Verso la fine del 2012, tutta la struttura si presentava usurata e tra il 2013 e il 2016 si misero in atto i lavori di ristrutturazione da parte di un gruppo di volontari del paese di Lizzola. Sistemarono il basamento, la targa e la campana, che fu sostituita da una nuova dal peso di 14 kg. Il 25 settembre 2016 fu inaugurata la nuova struttura con una cerimonia.
A Lizzola era consuetudine chiamare le persone del posto con il loro soprannome poiché i nomi ed i cognomi spesso erano uguali. Dunque, dare un soprannome nasceva dalla necessità di individuazione della persona. I cognomi tipici del paese (Semperboni, Piffari, Pacati e Frani) sono derivati dai soprannomi che progressivamente nel tempo sono stati trasformati. Nella memoria storica è conservata una leggenda sui cognomi che fa riferimento a gruppi di deportati ai tempi dei romani condannati al lavoro nelle miniere. Durante le loro fatiche emergevano i loro temperamenti che col tempo si sono trasformati in cognomi veri e propri: quelli dediti al lavoro venivano chiamati semper boni, da qui il cognome Semperboni. Quelli più cattivi venivano chiamati perfidus dando origine all' attuale cognome Pifferi o Piffari. Coloro che perseveravano nel male venivano chiamati peccati , gli attuali Pacati. I deportati che perdevano subito la pazienza venivano paragonati alle frane e dunque il cognome si trasformò nell'attuale Frani.
A Lizzola sono presenti impianti di risalita per la pratica dello sci alpino e dello snowboard. Le piste sono poste ai pendici del monte Sponda Vaga, monte Cörna, Rambasì e si trovano al confine con la val Sedornia e la val di Scalve. Inoltre, gli innumerevoli sentieri presenti nel comprensorio sciistico, permettono sia la pratica dello sci alpinistico che quella dell'uso delle ciaspole.

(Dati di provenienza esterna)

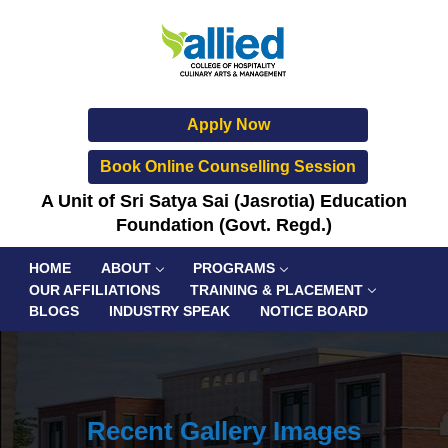
Apply Now
Book Online Counselling Session
A Unit of Sri Satya Sai (Jasrotia) Education
Foundation (Govt. Regd.)
HOME
ABOUT
PROGRAMS
OUR AFFILIATIONS
TRAINING & PLACEMENT
BLOGS
INDUSTRY SPEAK
NOTICE BOARD
Recent Gallery Images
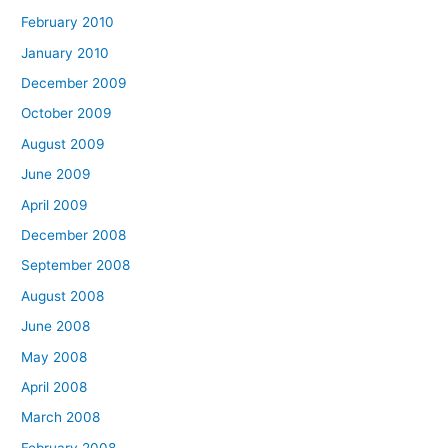
February 2010
January 2010
December 2009
October 2009
August 2009
June 2009
April 2009
December 2008
September 2008
August 2008
June 2008
May 2008
April 2008
March 2008
February 2008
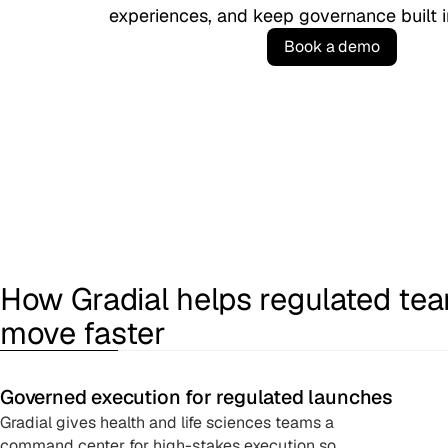
experiences, and keep governance built i
B
o
o
k
a
d
e
m
o
How Gradial helps regulated te
move faster
Governed execution for regulated launches
Gradial gives health and life sciences teams a
command center for high-stakes execution so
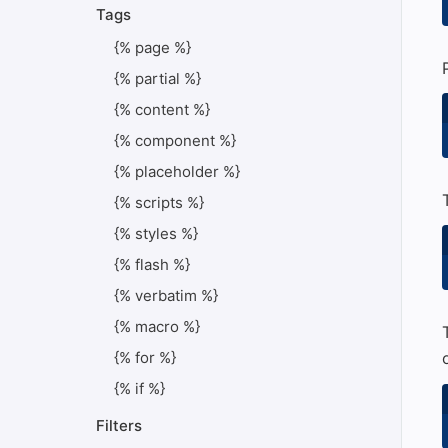
Tags
{% page %}
{% partial %}
{% content %}
{% component %}
{% placeholder %}
{% scripts %}
{% styles %}
{% flash %}
{% verbatim %}
{% macro %}
{% for %}
{% if %}
Filters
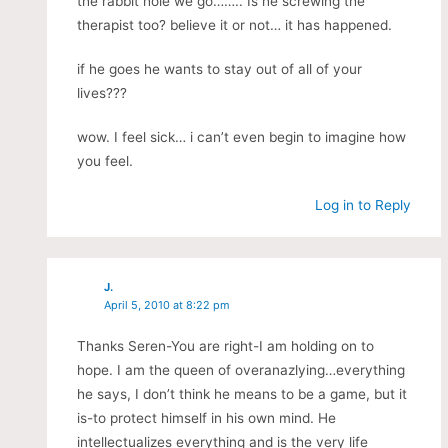
the rabbit hole we go…….. Is he screwing the
therapist too? believe it or not… it has happened.
if he goes he wants to stay out of all of your
lives???
wow. I feel sick… i can’t even begin to imagine how
you feel.
Log in to Reply
J.
April 5, 2010 at 8:22 pm
Thanks Seren-You are right-I am holding on to
hope. I am the queen of overanazlying…everything
he says, I don’t think he means to be a game, but it
is-to protect himself in his own mind. He
intellectualizes everything and is the very life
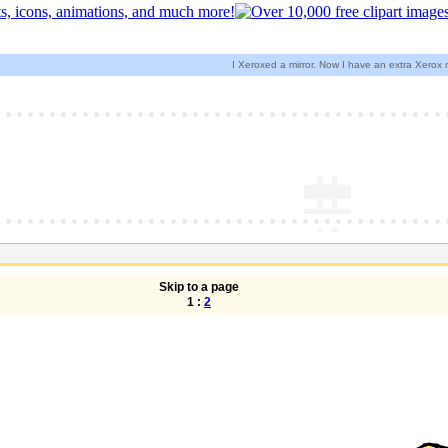
I Xeroxed a mirror. Now I have an extra Xerox
Skip to a page
1 :
2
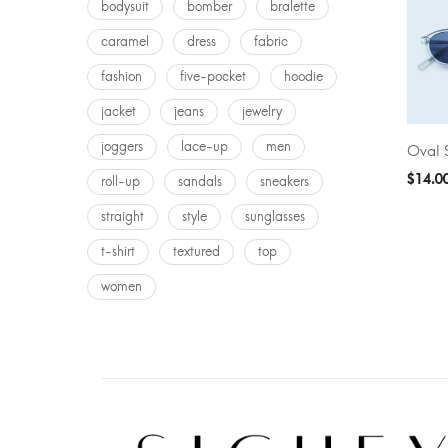
bodysuit
bomber
bralette
caramel
dress
fabric
fashion
five-pocket
hoodie
jacket
jeans
jewelry
joggers
lace-up
men
Oval 
ADD T
$
14.0
roll-up
sandals
sneakers
straight
style
sunglasses
t-shirt
textured
top
women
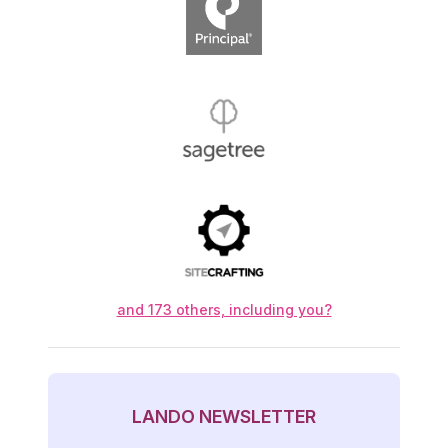
Principal Financial Group
Sagetree
Sitecrafting
and 173 others, including you?
LANDO NEWSLETTER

Dall'estate 2012 è possibile praticare downhill attraverso un bikepark con tre tracciati. I percorsi sono stati realizzati lungo le piste che d'inverno vengono utilizzate dal comprensorio sciistico. Si va dai 2000 mt s.l.m. dove si trova il tracciato Cavicchioli sino ai 1250 mt s.l.m. del paese di Lizzola.